Numerical models based on the Boussinesq-type equations are becoming widely used to simulate wave transformation in shallow coastal regions and run-up at beaches. Such models can play a key role in design and re-assessment in coastal engineering. Boussinesq (1872) was the first to derive depth-integrated mathematical descriptions of shallow flows that included the influence of vertical accelerations and hydrodynamic pressure. During the past 20 years, considerable efforts have been made to improve the representation of nonlinearity and dispersion by Boussinesq-type formulations (see e.g. Madsen and Sørenson, 1992; Nwogu, 1993; Schäffer and Madsen, 1995; Agnon et al., 1999; Madsen et al., 2002).
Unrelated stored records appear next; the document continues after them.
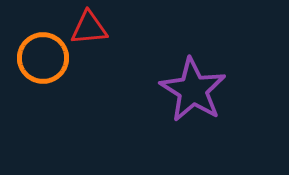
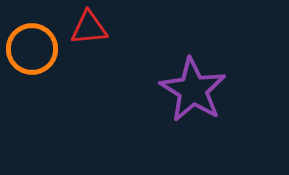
orange circle: moved 11 px left, 9 px up
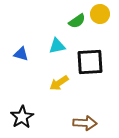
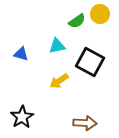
black square: rotated 32 degrees clockwise
yellow arrow: moved 2 px up
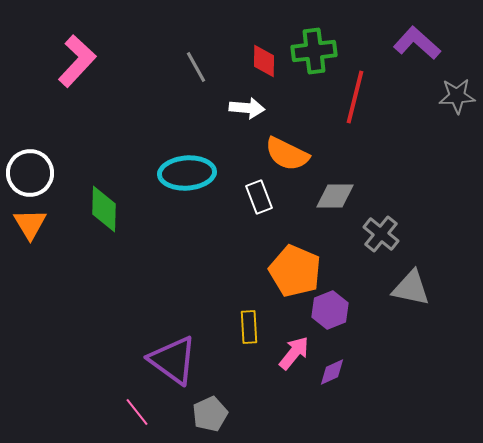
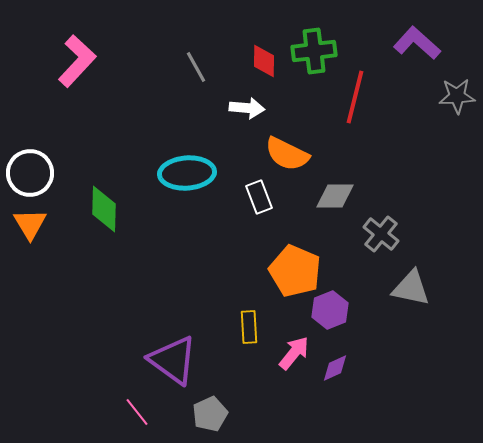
purple diamond: moved 3 px right, 4 px up
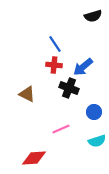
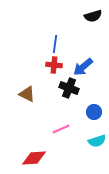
blue line: rotated 42 degrees clockwise
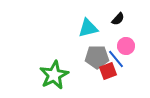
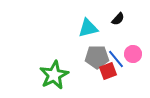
pink circle: moved 7 px right, 8 px down
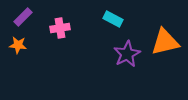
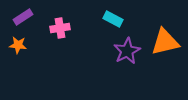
purple rectangle: rotated 12 degrees clockwise
purple star: moved 3 px up
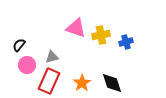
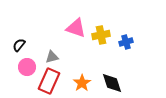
pink circle: moved 2 px down
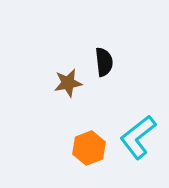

Many coastal structures, such as offshore wind-turbine foundations and piers, are composed of vertical surface-piercing circular cylinders. In order to estimate the local wave hydrodynamics and loading on such structures, there is a need to develop Boussinesq-type solvers that can model wave interaction with curved structures. The aim of the present work is to develop a simple, accurate and flexible method for modelling the hydrodynamics of coastal flows in the vicinity of surface-piercing structures of arbitrary plan-form geometry. The Cartesian cut-cell technique was implemented for body fitting for compressible flow by Yang et al. (1997) and for shallow water flow by Causon et al. (2000) using piece-wise linear segments.